Copy out the rows again word for word, starting with the line that contains "country: Martinique" and going on through the line that contains "family: Polemoniaceae", both included.
[Provided data start]
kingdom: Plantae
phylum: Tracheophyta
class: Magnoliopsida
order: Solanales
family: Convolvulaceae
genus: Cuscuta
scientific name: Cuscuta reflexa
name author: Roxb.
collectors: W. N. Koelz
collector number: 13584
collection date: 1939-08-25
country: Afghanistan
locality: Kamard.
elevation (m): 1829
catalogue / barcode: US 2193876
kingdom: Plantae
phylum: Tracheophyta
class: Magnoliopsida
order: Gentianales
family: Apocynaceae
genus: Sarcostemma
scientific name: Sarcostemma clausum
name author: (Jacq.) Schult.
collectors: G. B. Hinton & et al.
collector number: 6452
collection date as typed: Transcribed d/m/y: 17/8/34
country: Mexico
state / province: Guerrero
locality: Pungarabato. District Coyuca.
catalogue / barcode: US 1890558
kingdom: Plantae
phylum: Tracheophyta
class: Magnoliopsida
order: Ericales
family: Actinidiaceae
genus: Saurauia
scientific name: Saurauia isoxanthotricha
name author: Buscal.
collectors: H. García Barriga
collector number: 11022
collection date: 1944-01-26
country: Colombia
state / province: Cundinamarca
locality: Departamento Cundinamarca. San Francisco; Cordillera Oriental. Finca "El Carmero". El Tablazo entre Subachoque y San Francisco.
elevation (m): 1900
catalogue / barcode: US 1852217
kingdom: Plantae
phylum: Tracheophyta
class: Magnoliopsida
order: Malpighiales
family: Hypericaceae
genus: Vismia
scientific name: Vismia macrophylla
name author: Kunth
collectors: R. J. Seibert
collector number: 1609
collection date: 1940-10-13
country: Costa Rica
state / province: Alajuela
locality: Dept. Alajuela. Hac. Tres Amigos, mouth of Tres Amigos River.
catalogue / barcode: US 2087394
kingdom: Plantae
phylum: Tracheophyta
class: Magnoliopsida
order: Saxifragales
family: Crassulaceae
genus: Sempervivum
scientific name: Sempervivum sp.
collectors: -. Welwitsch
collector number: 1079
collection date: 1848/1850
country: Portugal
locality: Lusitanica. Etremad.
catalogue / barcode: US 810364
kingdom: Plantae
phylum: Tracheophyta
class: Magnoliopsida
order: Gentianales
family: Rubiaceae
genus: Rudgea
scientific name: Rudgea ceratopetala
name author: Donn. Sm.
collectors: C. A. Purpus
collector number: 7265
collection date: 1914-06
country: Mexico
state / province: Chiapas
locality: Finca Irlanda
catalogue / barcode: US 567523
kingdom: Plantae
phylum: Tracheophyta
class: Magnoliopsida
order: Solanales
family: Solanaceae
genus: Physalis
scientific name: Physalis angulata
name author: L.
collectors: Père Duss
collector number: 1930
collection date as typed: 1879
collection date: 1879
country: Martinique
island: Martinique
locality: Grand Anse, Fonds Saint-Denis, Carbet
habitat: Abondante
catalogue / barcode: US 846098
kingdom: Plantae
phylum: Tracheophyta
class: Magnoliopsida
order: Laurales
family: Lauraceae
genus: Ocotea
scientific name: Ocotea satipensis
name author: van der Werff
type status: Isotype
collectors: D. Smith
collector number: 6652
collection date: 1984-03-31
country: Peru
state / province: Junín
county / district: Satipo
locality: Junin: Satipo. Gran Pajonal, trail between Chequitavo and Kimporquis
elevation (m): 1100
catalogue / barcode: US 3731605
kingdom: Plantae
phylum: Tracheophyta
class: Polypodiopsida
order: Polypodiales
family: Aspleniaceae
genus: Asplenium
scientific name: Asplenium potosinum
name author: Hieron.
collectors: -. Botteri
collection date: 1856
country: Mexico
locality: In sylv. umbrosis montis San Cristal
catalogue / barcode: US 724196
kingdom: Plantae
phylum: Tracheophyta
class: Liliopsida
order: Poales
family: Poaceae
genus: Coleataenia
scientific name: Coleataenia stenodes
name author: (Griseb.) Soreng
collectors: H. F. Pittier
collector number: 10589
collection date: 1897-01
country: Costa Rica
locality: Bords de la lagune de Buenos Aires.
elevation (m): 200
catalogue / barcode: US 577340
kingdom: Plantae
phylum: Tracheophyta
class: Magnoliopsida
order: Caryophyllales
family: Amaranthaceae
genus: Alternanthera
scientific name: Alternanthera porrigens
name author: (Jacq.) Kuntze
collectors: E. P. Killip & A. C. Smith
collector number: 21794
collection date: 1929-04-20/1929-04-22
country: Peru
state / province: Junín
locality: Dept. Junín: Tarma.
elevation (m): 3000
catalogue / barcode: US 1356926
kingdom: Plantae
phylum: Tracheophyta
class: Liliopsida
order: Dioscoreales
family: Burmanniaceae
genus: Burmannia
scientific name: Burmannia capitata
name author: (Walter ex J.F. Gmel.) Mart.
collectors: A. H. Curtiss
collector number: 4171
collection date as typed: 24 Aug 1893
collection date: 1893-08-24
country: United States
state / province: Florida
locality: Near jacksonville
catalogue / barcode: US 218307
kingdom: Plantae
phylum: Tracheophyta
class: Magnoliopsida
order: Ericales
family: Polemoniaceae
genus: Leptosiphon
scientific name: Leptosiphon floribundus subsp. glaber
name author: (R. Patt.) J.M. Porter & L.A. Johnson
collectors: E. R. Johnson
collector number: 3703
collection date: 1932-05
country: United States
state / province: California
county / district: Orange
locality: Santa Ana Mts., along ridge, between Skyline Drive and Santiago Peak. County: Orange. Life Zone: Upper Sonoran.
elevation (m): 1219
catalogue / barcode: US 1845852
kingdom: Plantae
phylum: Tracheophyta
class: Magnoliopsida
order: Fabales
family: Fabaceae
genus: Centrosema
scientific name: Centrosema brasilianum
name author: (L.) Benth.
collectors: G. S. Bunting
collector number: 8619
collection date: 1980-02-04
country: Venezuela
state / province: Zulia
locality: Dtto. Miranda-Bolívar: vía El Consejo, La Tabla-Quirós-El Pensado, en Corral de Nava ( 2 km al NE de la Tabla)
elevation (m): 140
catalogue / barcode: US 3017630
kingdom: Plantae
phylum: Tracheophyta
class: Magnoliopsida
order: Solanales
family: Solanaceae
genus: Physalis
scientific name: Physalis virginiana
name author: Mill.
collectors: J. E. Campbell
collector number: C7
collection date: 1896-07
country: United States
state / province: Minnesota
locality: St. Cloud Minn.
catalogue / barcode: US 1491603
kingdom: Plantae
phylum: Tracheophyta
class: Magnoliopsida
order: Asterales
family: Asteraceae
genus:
[Provided data end]
- _Exercise answer_
country: Martinique
island: Martinique
locality: Grand Anse, Fonds Saint-Denis, Carbet
habitat: Abondante
catalogue / barcode: US 846098
kingdom: Plantae
phylum: Tracheophyta
class: Magnoliopsida
order: Laurales
family: Lauraceae
genus: Ocotea
scientific name: Ocotea satipensis
name author: van der Werff
type status: Isotype
collectors: D. Smith
collector number: 6652
collection date: 1984-03-31
country: Peru
state / province: Junín
county / district: Satipo
locality: Junin: Satipo. Gran Pajonal, trail between Chequitavo and Kimporquis
elevation (m): 1100
catalogue / barcode: US 3731605
kingdom: Plantae
phylum: Tracheophyta
class: Polypodiopsida
order: Polypodiales
family: Aspleniaceae
genus: Asplenium
scientific name: Asplenium potosinum
name author: Hieron.
collectors: -. Botteri
collection date: 1856
country: Mexico
locality: In sylv. umbrosis montis San Cristal
catalogue / barcode: US 724196
kingdom: Plantae
phylum: Tracheophyta
class: Liliopsida
order: Poales
family: Poaceae
genus: Coleataenia
scientific name: Coleataenia stenodes
name author: (Griseb.) Soreng
collectors: H. F. Pittier
collector number: 10589
collection date: 1897-01
country: Costa Rica
locality: Bords de la lagune de Buenos Aires.
elevation (m): 200
catalogue / barcode: US 577340
kingdom: Plantae
phylum: Tracheophyta
class: Magnoliopsida
order: Caryophyllales
family: Amaranthaceae
genus: Alternanthera
scientific name: Alternanthera porrigens
name author: (Jacq.) Kuntze
collectors: E. P. Killip & A. C. Smith
collector number: 21794
collection date: 1929-04-20/1929-04-22
country: Peru
state / province: Junín
locality: Dept. Junín: Tarma.
elevation (m): 3000
catalogue / barcode: US 1356926
kingdom: Plantae
phylum: Tracheophyta
class: Liliopsida
order: Dioscoreales
family: Burmanniaceae
genus: Burmannia
scientific name: Burmannia capitata
name author: (Walter ex J.F. Gmel.) Mart.
collectors: A. H. Curtiss
collector number: 4171
collection date as typed: 24 Aug 1893
collection date: 1893-08-24
country: United States
state / province: Florida
locality: Near jacksonville
catalogue / barcode: US 218307
kingdom: Plantae
phylum: Tracheophyta
class: Magnoliopsida
order: Ericales
family: Polemoniaceae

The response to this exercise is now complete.